The Academy Awards reached 26.5 million viewers, easily a record low for what is often the second most-watched program of the year after the Super Bowl. A month earlier, Grammy viewership slipped below the 20 million mark, down 24 percent from 2017 and the music awards show’s smallest audience since 2009. Opening night of the Winter Olympics had a bigger crowd than both shows.

That’s alarming news for networks that have considered major awards shows to be reliable, DVR-proof live events. Experts suggest the shows aren’t immune to the same forces depressing viewership across all of television, with some specific factors that hurt the Oscars and Grammys this year.

By the time the Oscars are done, viewers who follow these things are probably exhausted from awards. Besides the Emmys, Golden Globes and Grammys, the calendar is filled with the actors, producers and directors guild awards, the MTV Movie Awards, the Billboard music awards, the iHeart Radio music awards, the American Music Awards, competing country music organizati­on awards... You get the idea.

There’s little novel about celebritie­s standing on stage with a piece of hardware, thanking God, their spouses and agents.

Big awards shows used to be one of the few chances to see celebritie­s outside of their work.
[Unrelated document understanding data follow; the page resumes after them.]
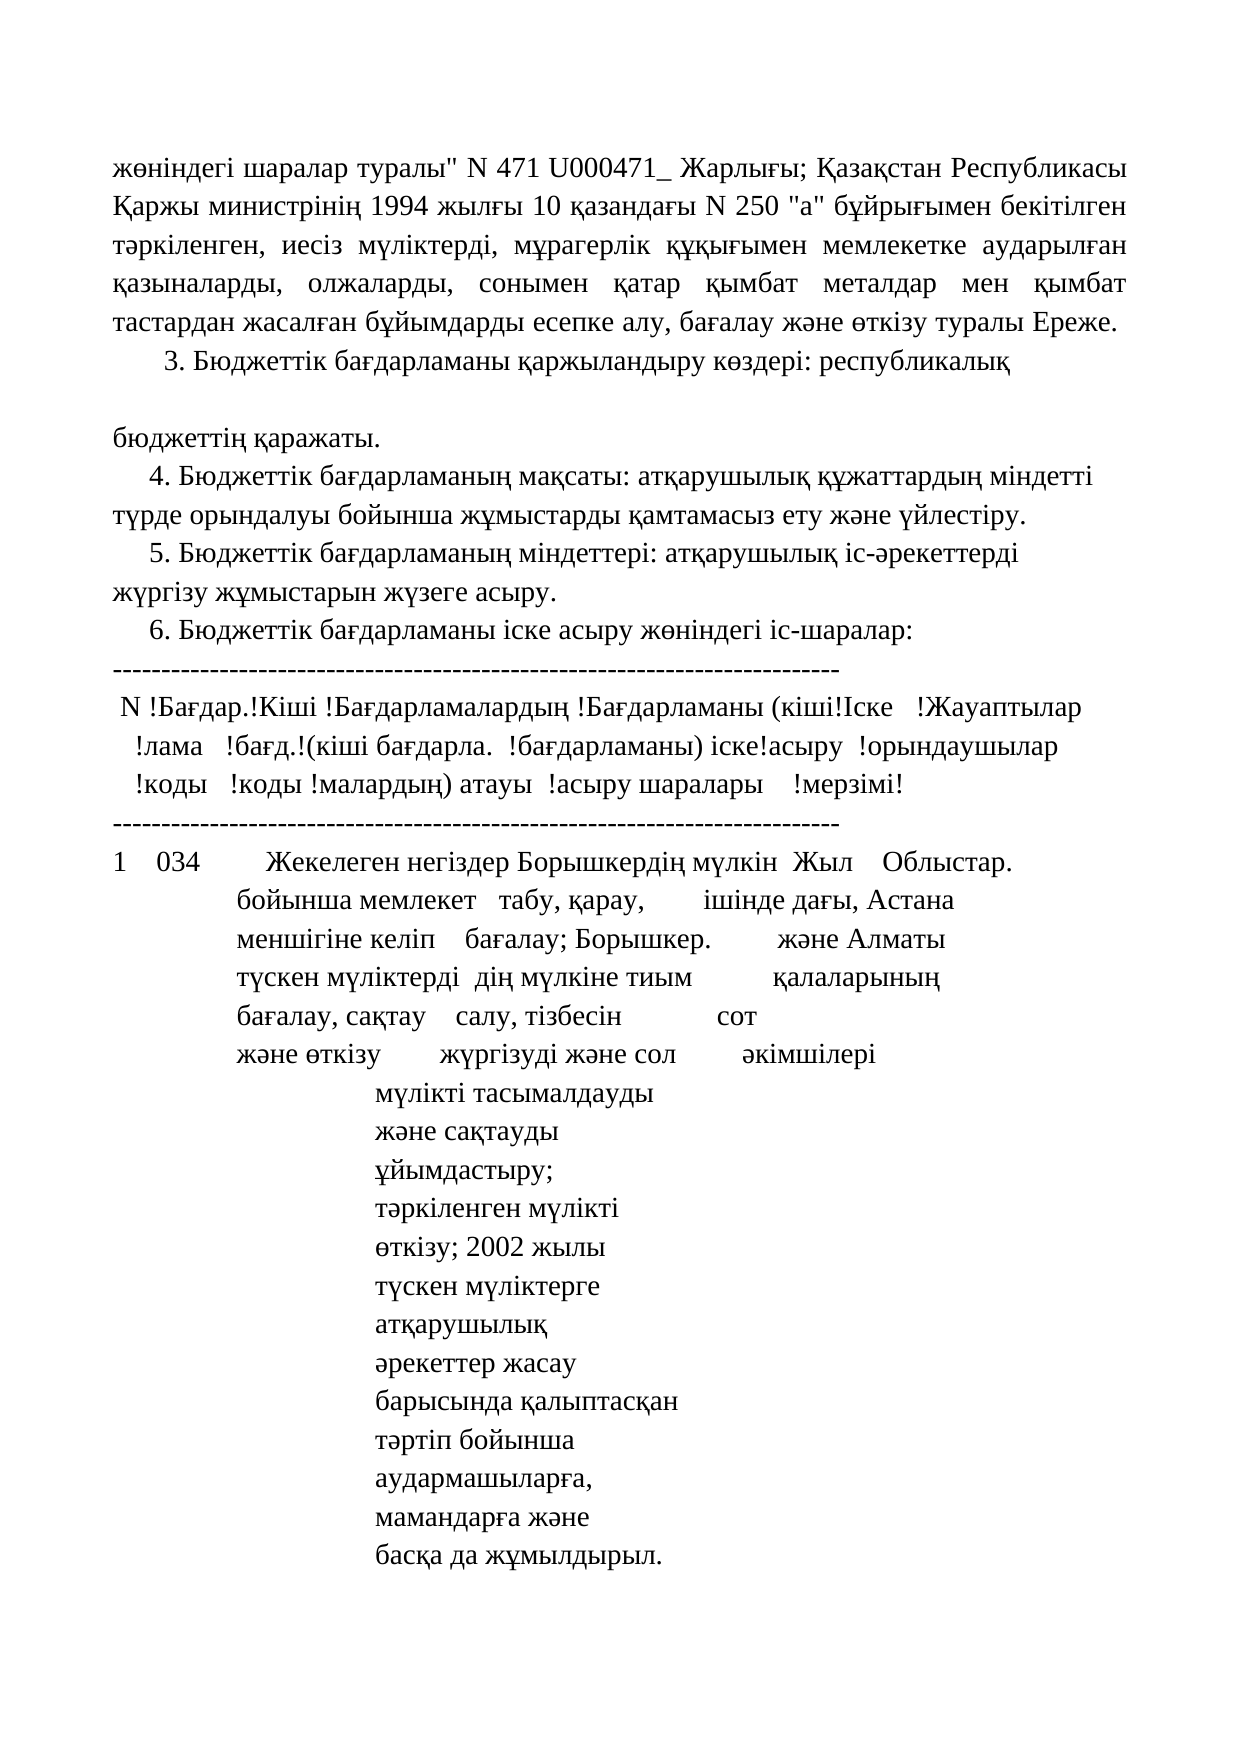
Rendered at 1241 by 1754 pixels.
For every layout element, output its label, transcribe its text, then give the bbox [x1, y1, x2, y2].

text атқарушылық [112, 1306, 1128, 1340]
text түскен мүлiктердi дiң мүлкiне тиым қалаларының [112, 959, 1128, 993]
text жүргiзу жұмыстарын жүзеге асыру. [112, 574, 1128, 607]
text 1 034 Жекелеген негіздер Борышкердiң мүлкiн Жыл Облыстар. [112, 844, 1128, 877]
text --------------------------------------------------------------------------- [112, 651, 1128, 684]
text бағалау, сақтау салу, тiзбесiн сот [112, 998, 1128, 1031]
text барысында қалыптасқан [112, 1383, 1128, 1417]
text өткiзу; 2002 жылы [112, 1229, 1128, 1263]
text 6. Бюджеттiк бағдарламаны iске асыру жөнiндегi iс-шаралар: [112, 612, 1128, 646]
text және өткiзу жүргiзудi және сол әкiмшiлерi [112, 1036, 1128, 1070]
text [112, 150, 1128, 376]
text бойынша мемлекет табу, қарау, ішінде дағы, Астана [112, 882, 1128, 916]
text әрекеттер жасау [112, 1345, 1128, 1378]
text --------------------------------------------------------------------------- [112, 805, 1128, 839]
text басқа да жұмылдырыл. [112, 1537, 1128, 1571]
text мүлiкті тасымалдауды [112, 1075, 1128, 1108]
text !лама !бағд.!(кiшi бағдарла. !бағдарламаны) iске!асыру !орындаушылар [112, 728, 1128, 762]
text N !Бағдар.!Кiшi !Бағдарламалардың !Бағдарламаны (кiшi!Iске !Жауаптылар [112, 689, 1128, 723]
text және сақтауды [112, 1113, 1128, 1147]
text тәркiленген мүлiкті [112, 1191, 1128, 1224]
text !коды !коды !малардың) атауы !асыру шаралары !мерзiмi! [112, 767, 1128, 800]
text түрде орындалуы бойынша жұмыстарды қамтамасыз ету және үйлестiру. [112, 497, 1128, 530]
text 4. Бюджеттiк бағдарламаның мақсаты: атқарушылық құжаттардың мiндеттi [112, 458, 1128, 492]
text 5. Бюджеттiк бағдарламаның мiндеттерi: атқарушылық iс-әрекеттердi [112, 535, 1128, 569]
text бюджеттiң қаражаты. [112, 420, 1128, 453]
text түскен мүлiктерге [112, 1268, 1128, 1301]
text тәртiп бойынша [112, 1422, 1128, 1455]
text мамандарға және [112, 1499, 1128, 1532]
text аудармашыларға, [112, 1460, 1128, 1494]
text ұйымдастыру; [112, 1152, 1128, 1186]
text меншiгiне келiп бағалау; Борышкер. және Алматы [112, 921, 1128, 954]
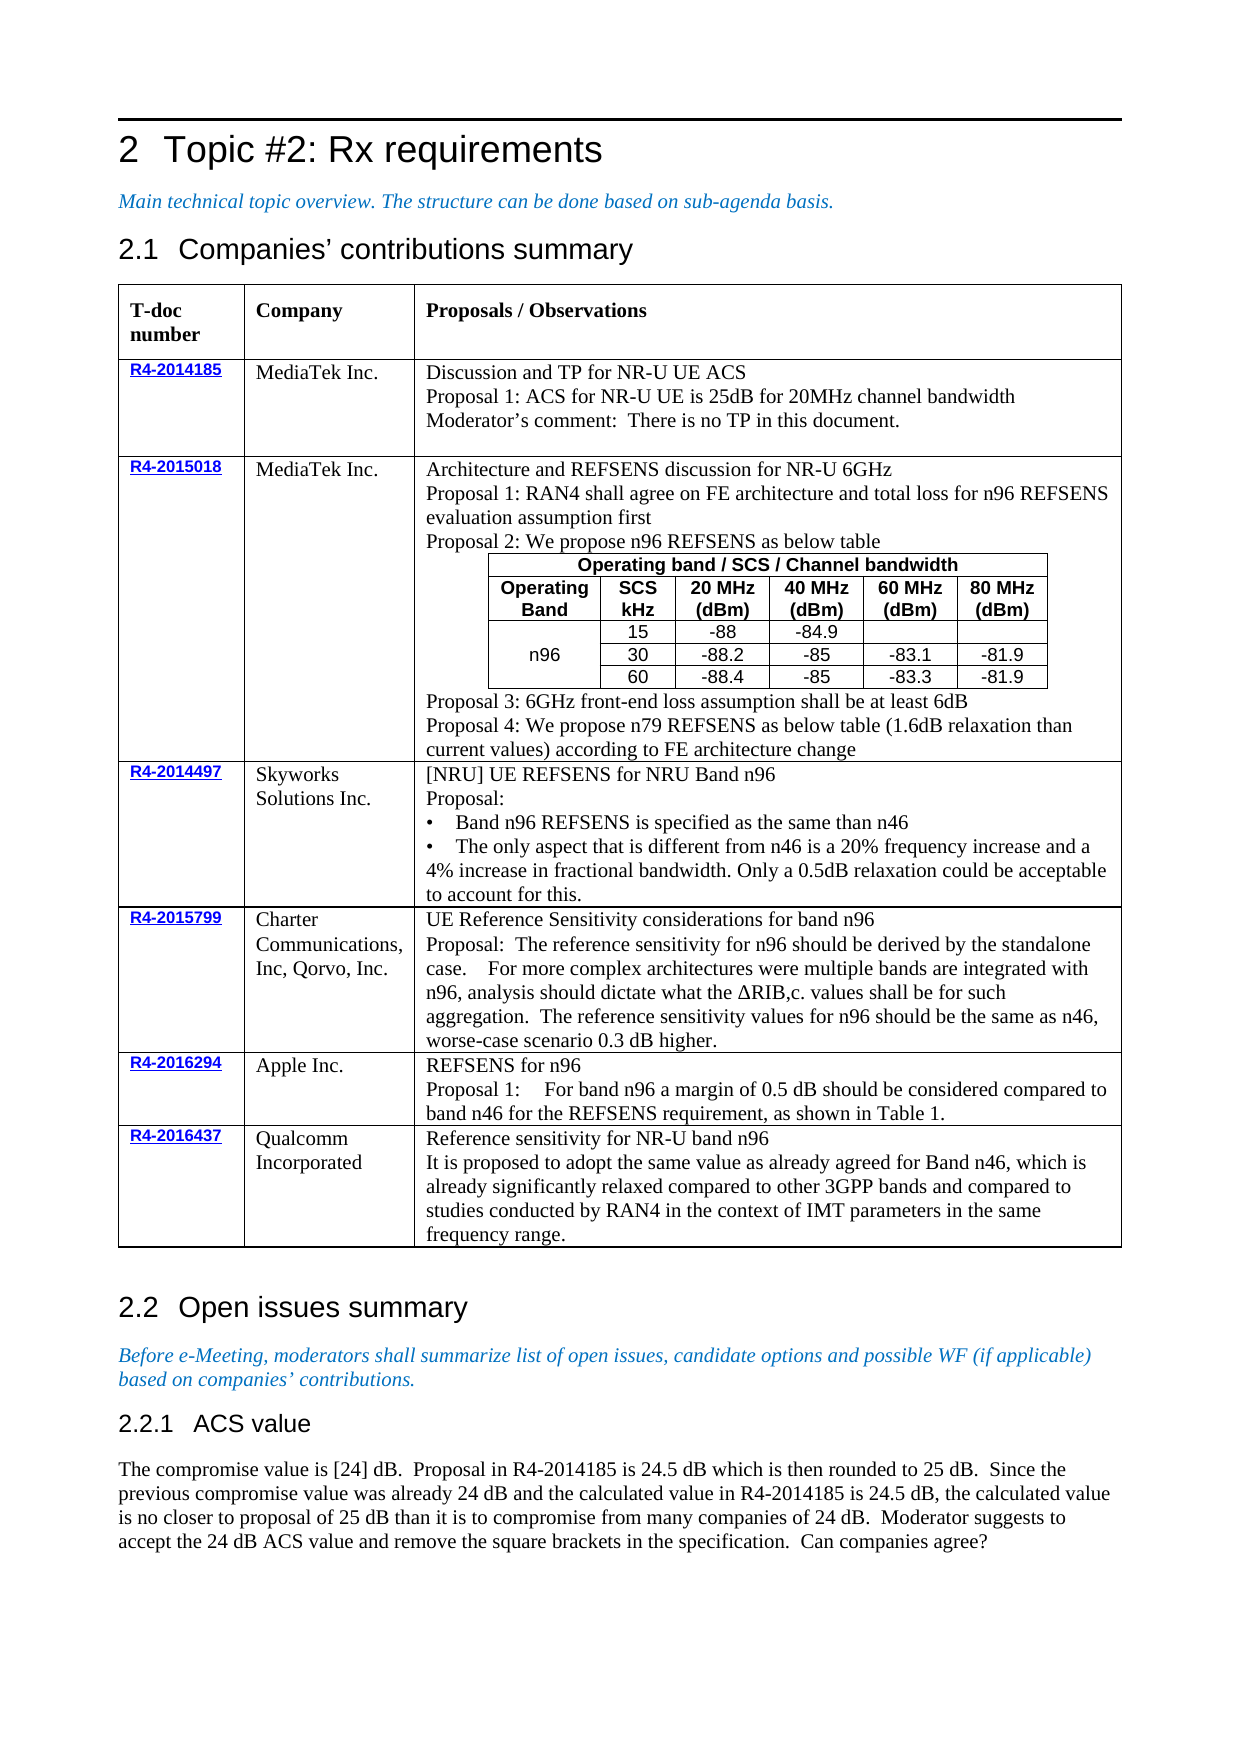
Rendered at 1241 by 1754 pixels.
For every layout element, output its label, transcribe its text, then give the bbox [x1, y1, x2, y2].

table_cell [NRU] UE REFSENS for NRU Band n96 Proposal: • Band n96 REFSENS is specified as the same than n46 • The only aspect that is different from n46 is a 20% frequency increase and a 4% increase in fractional bandwidth. Only a 0.5dB relaxation could be acceptable to account for this. [415, 762, 1121, 906]
table_cell R4-2015799 [119, 908, 244, 1052]
table_cell MediaTek Inc. [245, 457, 414, 761]
table_cell Architecture and REFSENS discussion for NR-U 6GHz Proposal 1: RAN4 shall agree on FE architecture and total loss for n96 REFSENS evaluation assumption first Proposal 2: We propose n96 REFSENS as below table Proposal 3: 6GHz front-end loss assumption shall be at least 6dB Proposal 4: We propose n79 REFSENS as below table (1.6dB relaxation than current values) according to FE architecture change [415, 457, 1121, 761]
table_cell R4-2015018 [119, 457, 244, 761]
table_cell R4-2016294 [119, 1053, 244, 1125]
text Main technical topic overview. The structure can be done based on sub-agenda basis. [118, 189, 1122, 213]
table_cell R4-2016437 [119, 1126, 244, 1246]
table_cell UE Reference Sensitivity considerations for band n96 Proposal: The reference sensitivity for n96 should be derived by the standalone case. For more complex architectures were multiple bands are integrated with n96, analysis should dictate what the ΔRIB,c. values shall be for such aggregation. The reference sensitivity values for n96 should be the same as n46, worse-case scenario 0.3 dB higher. [415, 908, 1121, 1052]
table_header T-doc number [119, 285, 244, 358]
table_cell R4-2014497 [119, 762, 244, 906]
table_cell Apple Inc. [245, 1053, 414, 1125]
table_header Proposals / Observations [415, 285, 1121, 358]
table_cell Discussion and TP for NR-U UE ACS Proposal 1: ACS for NR-U UE is 25dB for 20MHz channel bandwidth Moderator’s comment: There is no TP in this document. [415, 360, 1121, 456]
subtitle Open issues summary [118, 1290, 1122, 1324]
table_header Company [245, 285, 414, 358]
text Before e-Meeting, moderators shall summarize list of open issues, candidate options and possible WF (if applicable) based on companies’ contributions. [118, 1342, 1122, 1391]
table_cell Charter Communications, Inc, Qorvo, Inc. [245, 908, 414, 1052]
table_cell REFSENS for n96 Proposal 1: For band n96 a margin of 0.5 dB should be considered compared to band n46 for the REFSENS requirement, as shown in Table 1. [415, 1053, 1121, 1125]
table_cell Qualcomm Incorporated [245, 1126, 414, 1246]
table_cell MediaTek Inc. [245, 360, 414, 456]
table_cell R4-2014185 [119, 360, 244, 456]
subtitle Topic #2: Rx requirements [118, 121, 1122, 171]
subtitle Companies’ contributions summary [118, 232, 1122, 266]
table_cell Skyworks Solutions Inc. [245, 762, 414, 906]
subtitle ACS value [118, 1409, 1122, 1438]
table_cell Reference sensitivity for NR-U band n96 It is proposed to adopt the same value as already agreed for Band n46, which is already significantly relaxed compared to other 3GPP bands and compared to studies conducted by RAN4 in the context of IMT parameters in the same frequency range. [415, 1126, 1121, 1246]
text The compromise value is [24] dB. Proposal in R4-2014185 is 24.5 dB which is then rounded to 25 dB. Since the previous compromise value was already 24 dB and the calculated value in R4-2014185 is 24.5 dB, the calculated value is no closer to proposal of 25 dB than it is to compromise from many companies of 24 dB. Moderator suggests to accept the 24 dB ACS value and remove the square brackets in the specification. Can companies agree? [118, 1457, 1122, 1553]
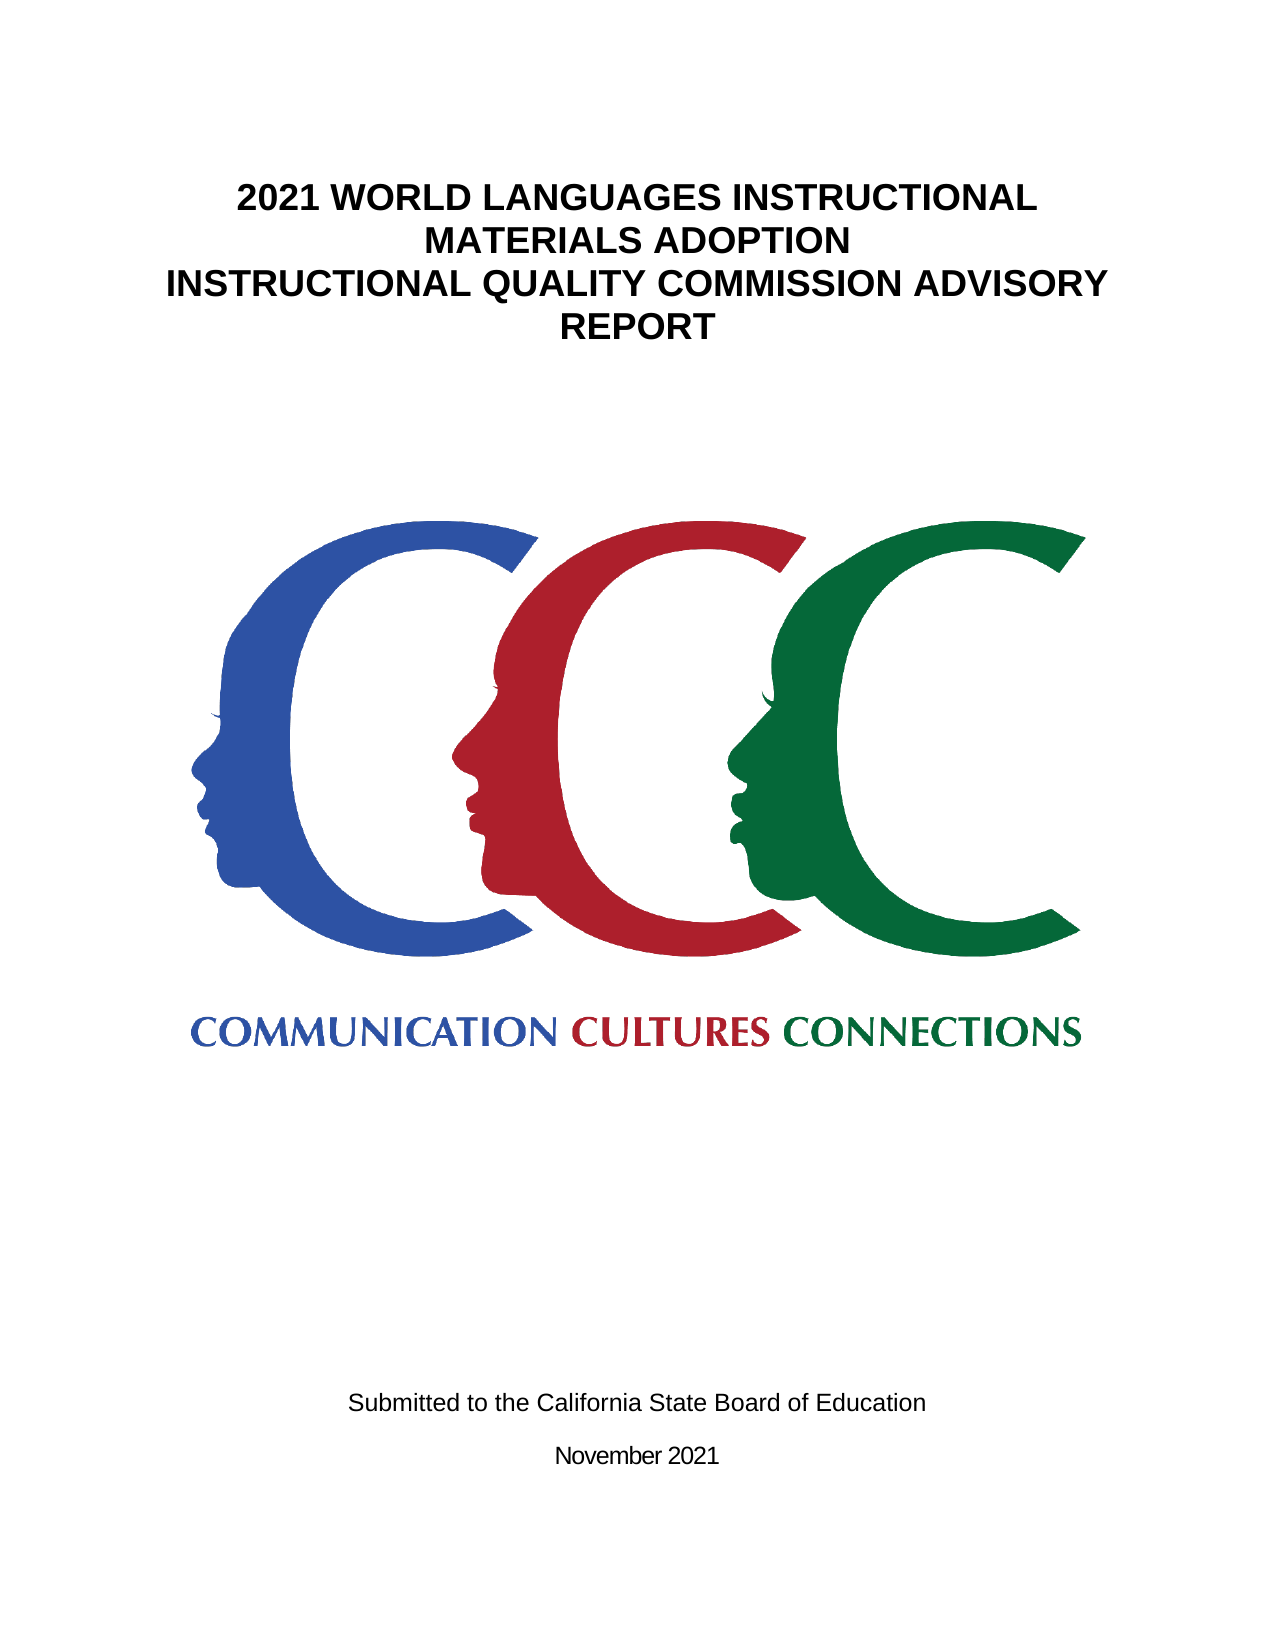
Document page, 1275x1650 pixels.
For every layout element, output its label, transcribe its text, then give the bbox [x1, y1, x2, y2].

text Submitted to the California State Board of Education [150, 1388, 1125, 1416]
subtitle 2021 WORLD LANGUAGES INSTRUCTIONAL MATERIALS ADOPTION INSTRUCTIONAL QUALITY COMMISSION ADVISORY REPORT [150, 175, 1125, 347]
title November 2021 [150, 1441, 1125, 1470]
picture [150, 472, 1125, 1096]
But the entertainm­ent news shows make that common-place, too, said Tom O’Neil, editor of Goldderby.com, a web site that dishes and predicts winners of big awards.

“The true glut of media that we have out there nibbles at the viewership base of the awards shows,” O’Neil said.

Television viewership in general is going down, with more people attracted to streaming services where they can watch programs without commercial­s and on their own schedules. Young people, in particular, increasing­ly prefer watching highlights on their devices than shows that stretch past three or four hours. Even Super Bowl ratings have slipped the past few years.

Networks have tried to fix those problems for their shows in general, not just awards shows, without much success. One retired network executive questions whether that trend could be reversed.

“Short of full-frontal nudity, I don’t know what they could do,” he quipped.

The bad performanc­es of the Grammys and Oscars can’t be explained simply by those factors, however. The Golden Globes audience of 19 million in January was 5 percent down from 2017, a decrease roughly on par with what most programs see these days. The Emmy Awards audience of 11.38 million last fall was slightly up from the year before, Nielsen said.